Farther north along the coast is Lixus, one of Morocco’s most intriguing Roman sites for its almost total obscurity and lack of visitors. Is also the legendary site of the Garden of Hesperides, from which Hercules had to steal the golden apples for one of his trials.
The once thriving port city sits on a hill over the looping folds of the winding Loukkos river.
There is no fee to enter the grounds or even a parking lot to hold a tour bus, but wandering up the hill with no tourists in sight, it’s easy to feel like you are the first person to discover the tumbled blocks of a city that fell long ago.
Around the base of the hill are a series of deep pits and arches from the factories that made its principal export to Rome: a paste made of fermented fish entrails known as garum that was prized as condiment throughout the empire, but has since been (thankfully) dropped from Italian cuisine.
Since making garum was a smelly business, and the factories were always on the edge town, you have to walk up the hill to find the city proper.

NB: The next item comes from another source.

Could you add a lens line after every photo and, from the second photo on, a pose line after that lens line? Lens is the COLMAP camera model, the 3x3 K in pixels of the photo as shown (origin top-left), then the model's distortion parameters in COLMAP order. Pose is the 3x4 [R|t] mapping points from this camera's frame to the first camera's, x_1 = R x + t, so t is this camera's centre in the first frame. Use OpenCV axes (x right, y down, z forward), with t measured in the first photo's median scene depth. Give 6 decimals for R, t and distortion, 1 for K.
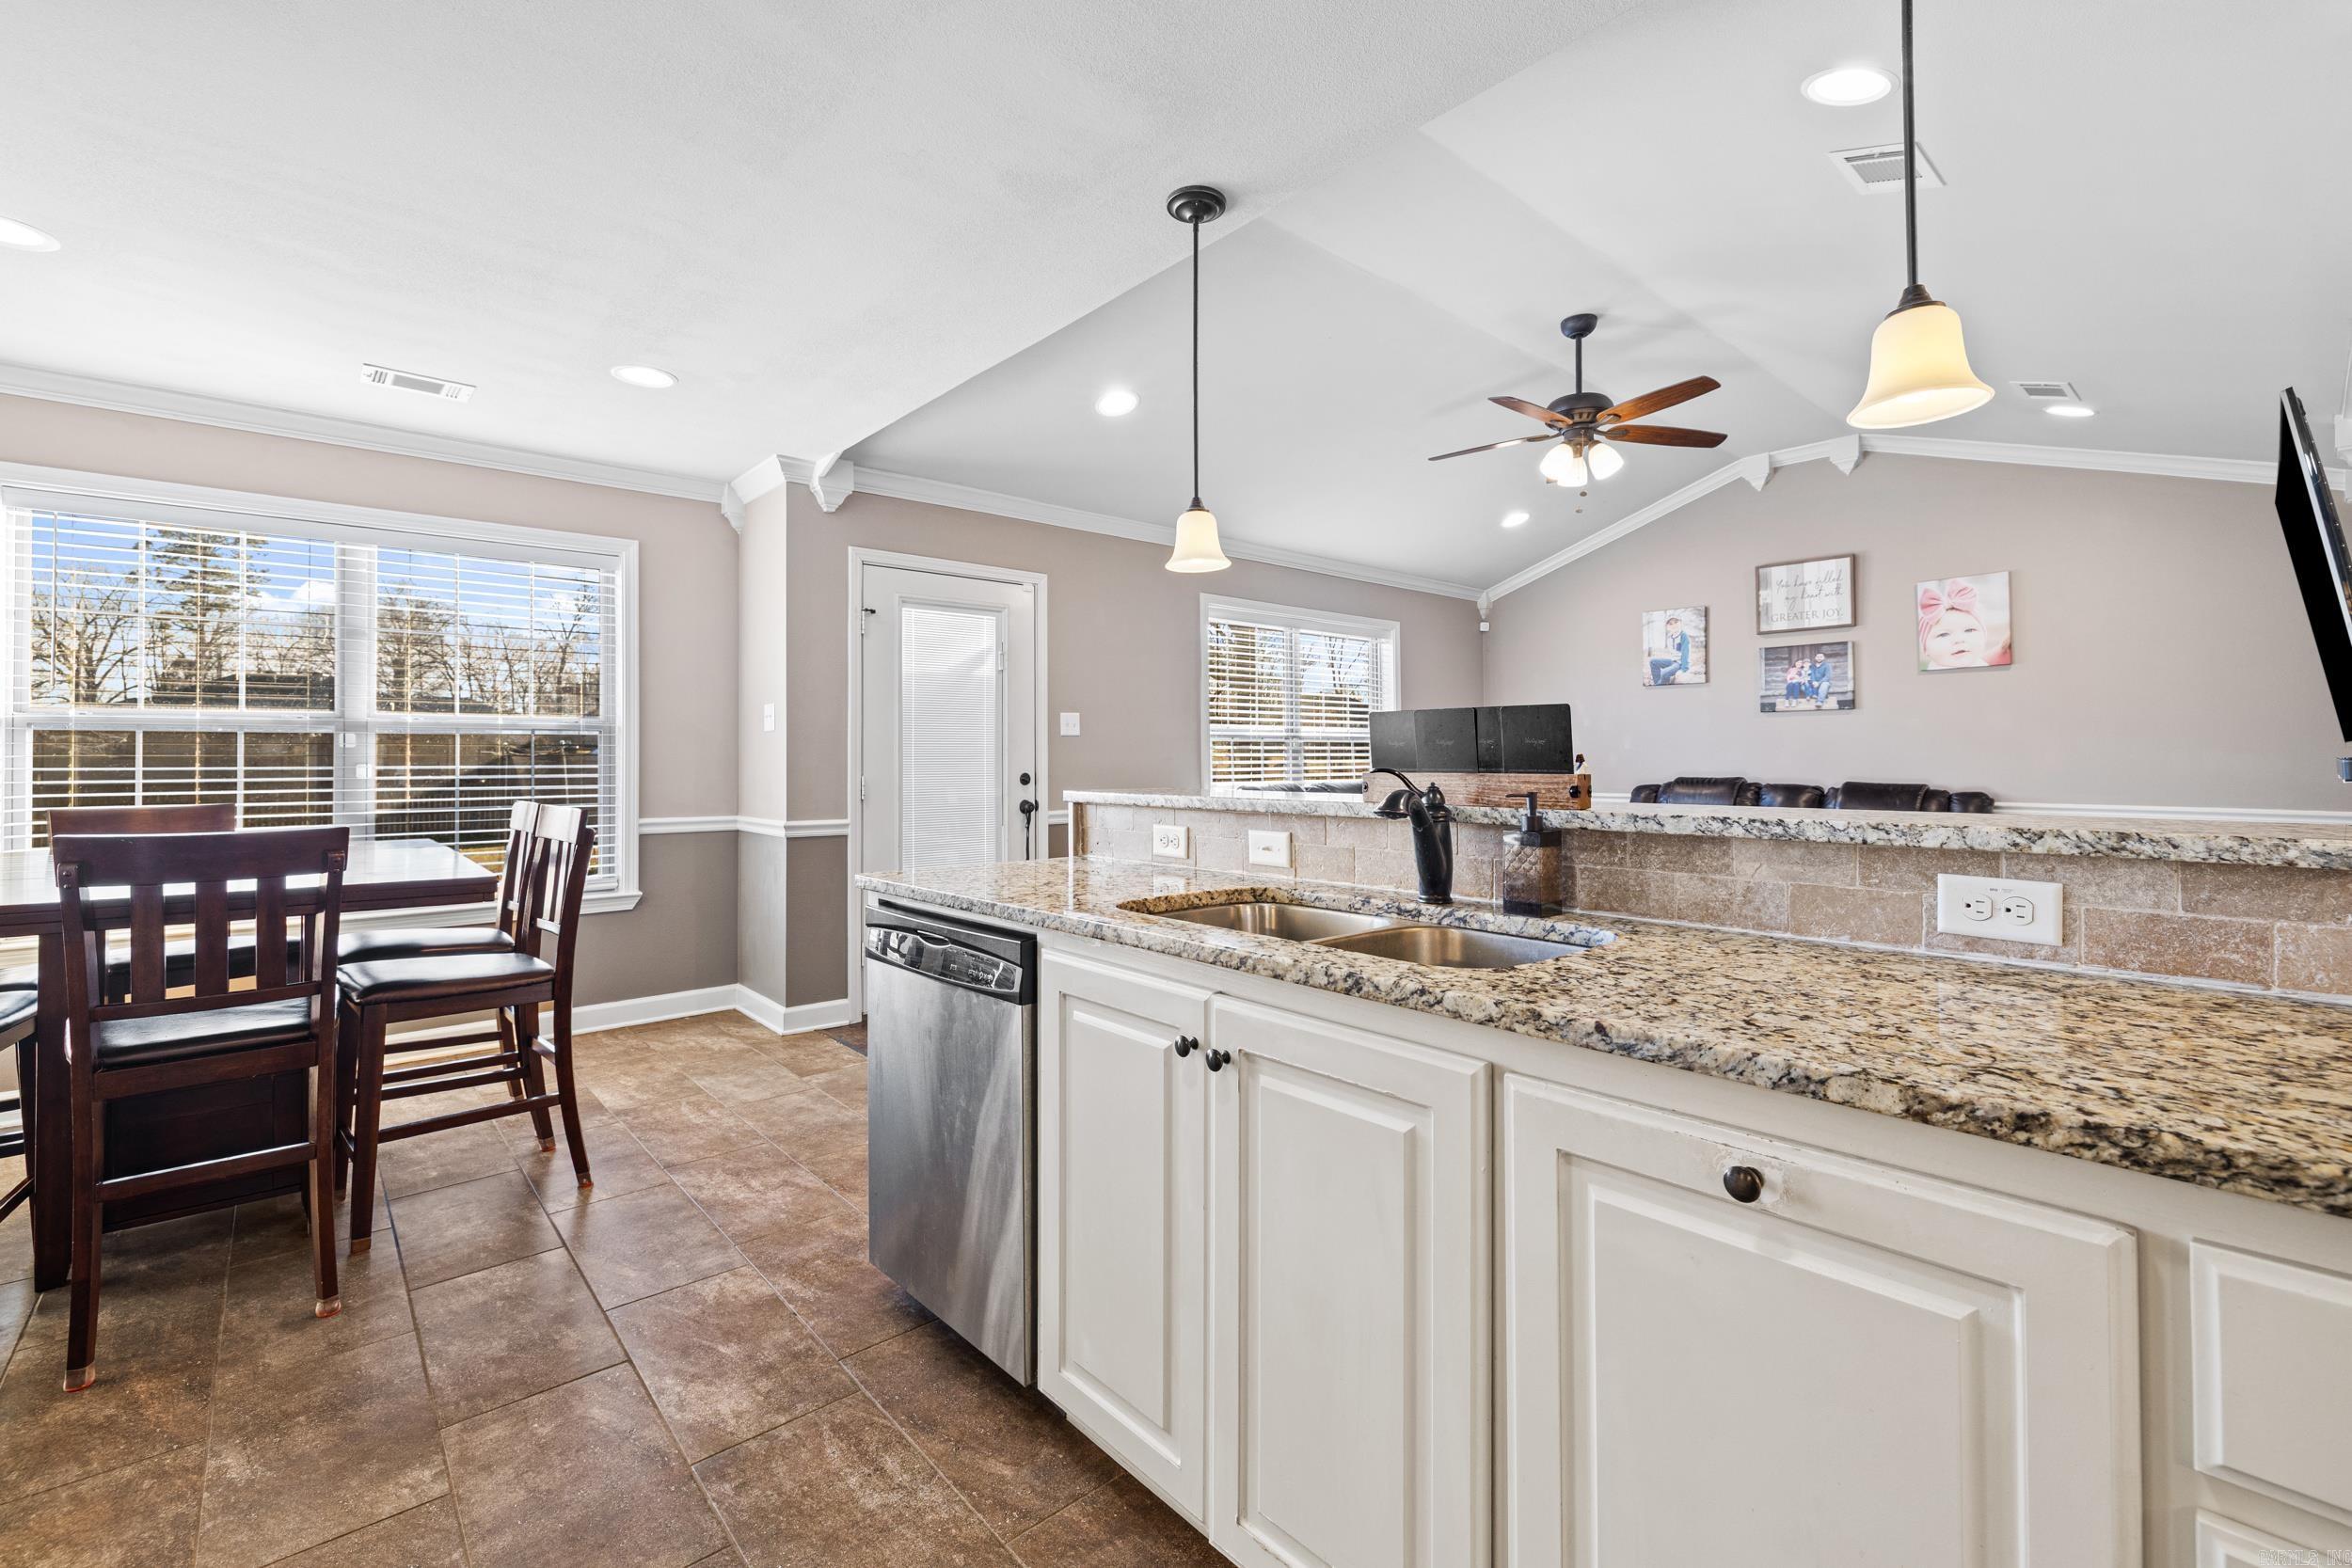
lens RADIAL K [[987.0, 0, 1167.6], [0, 987.0, 760.8], [0, 0, 1]] dist [-0.000497, -0.000034]
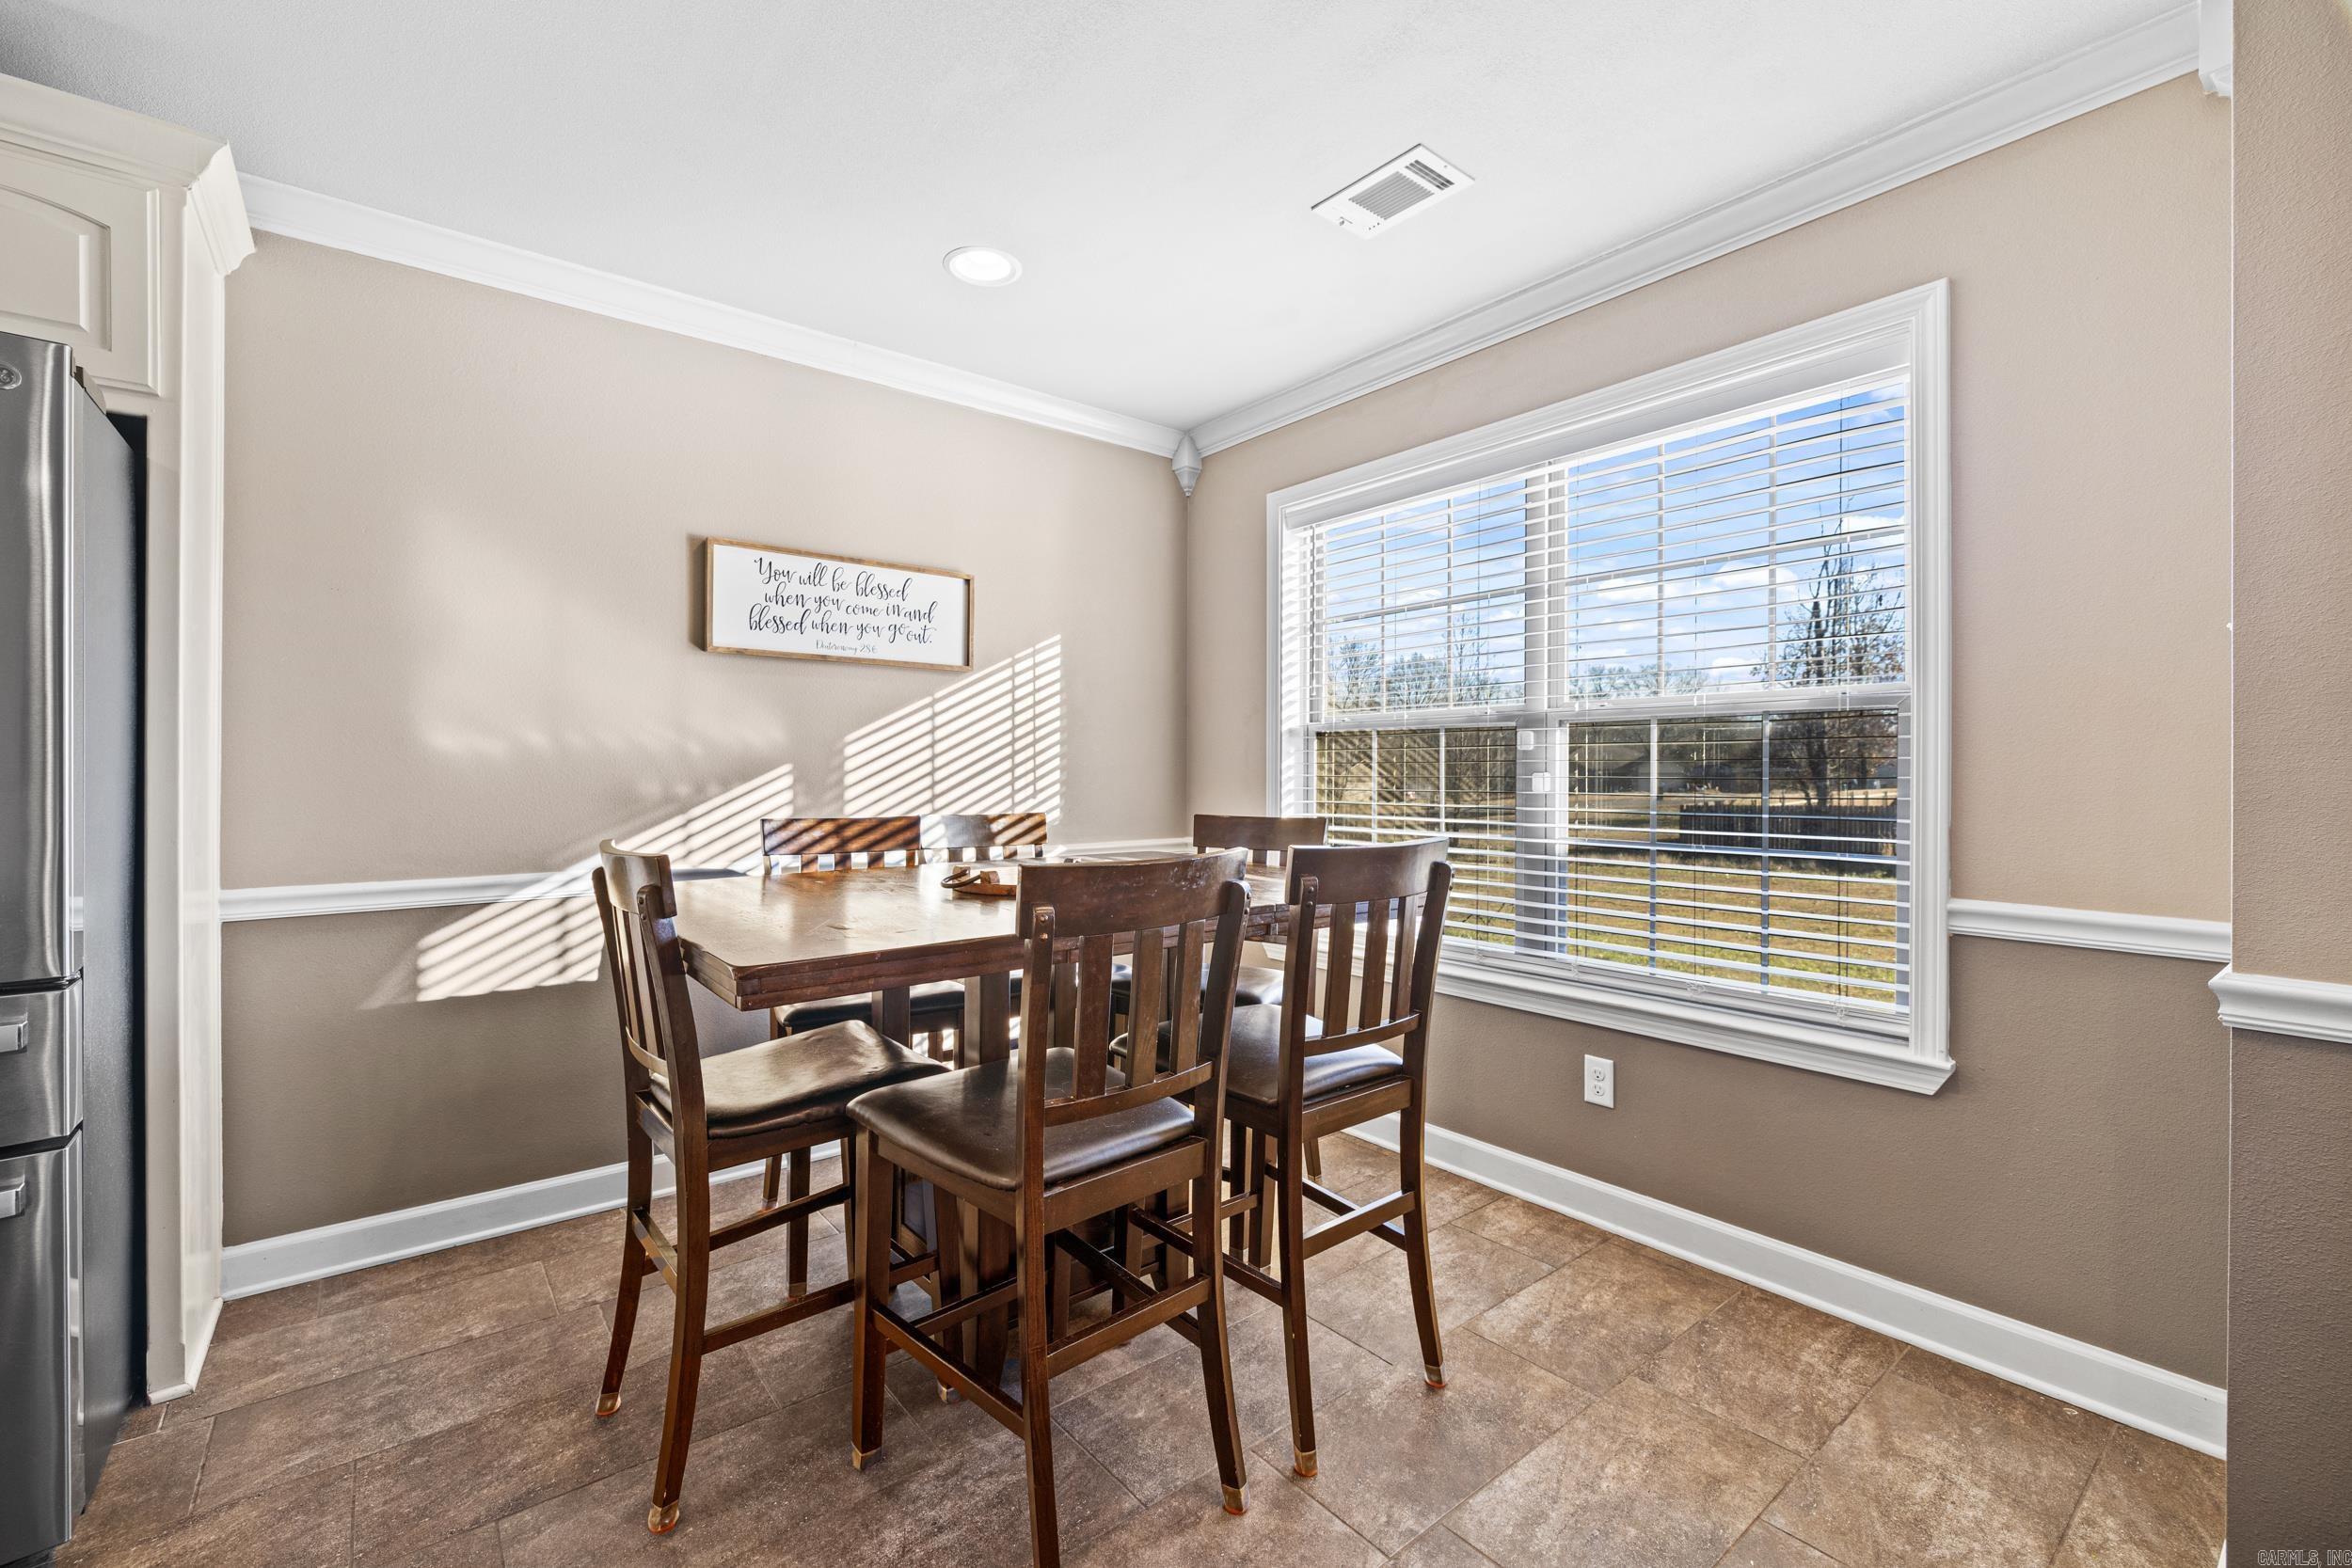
lens RADIAL K [[971.3, 0, 1164.7], [0, 971.3, 789.0], [0, 0, 1]] dist [-0.000149, -0.000059]
pose [[-0.060354, 0.015436, -0.998058, -0.137576], [-0.001627, 0.999878, 0.015562, 0.007233], [0.998176, 0.002563, -0.060322, 1.128068]]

Halfway up the half-hour trip to the summit, the path opens up to a partially restored amphitheater with a stunning view of the flat valley below. The deep pit at the base of the rows of seats suggests that animal and gladiator combats took place here as well theater productions.
The summit is covered with a maze of walls and buildings, some at least 6 feet high (2 meters) and give a sense of walking through the narrow alleys of an old stone town.
There are also the walls of a church built in the settlement’s final years and a clear view across the bay to the town of Larache two and a half miles (four kilometers) away. The former Spanish colony still sports charming colonial buildings and a beautiful, labyrinthine old city that is worth a visit on its own — not to mention the nearby beaches.
The only time the site sees many visitors is on weekends when local youths ride their mo-peds out and climb the hill to enjoy the view.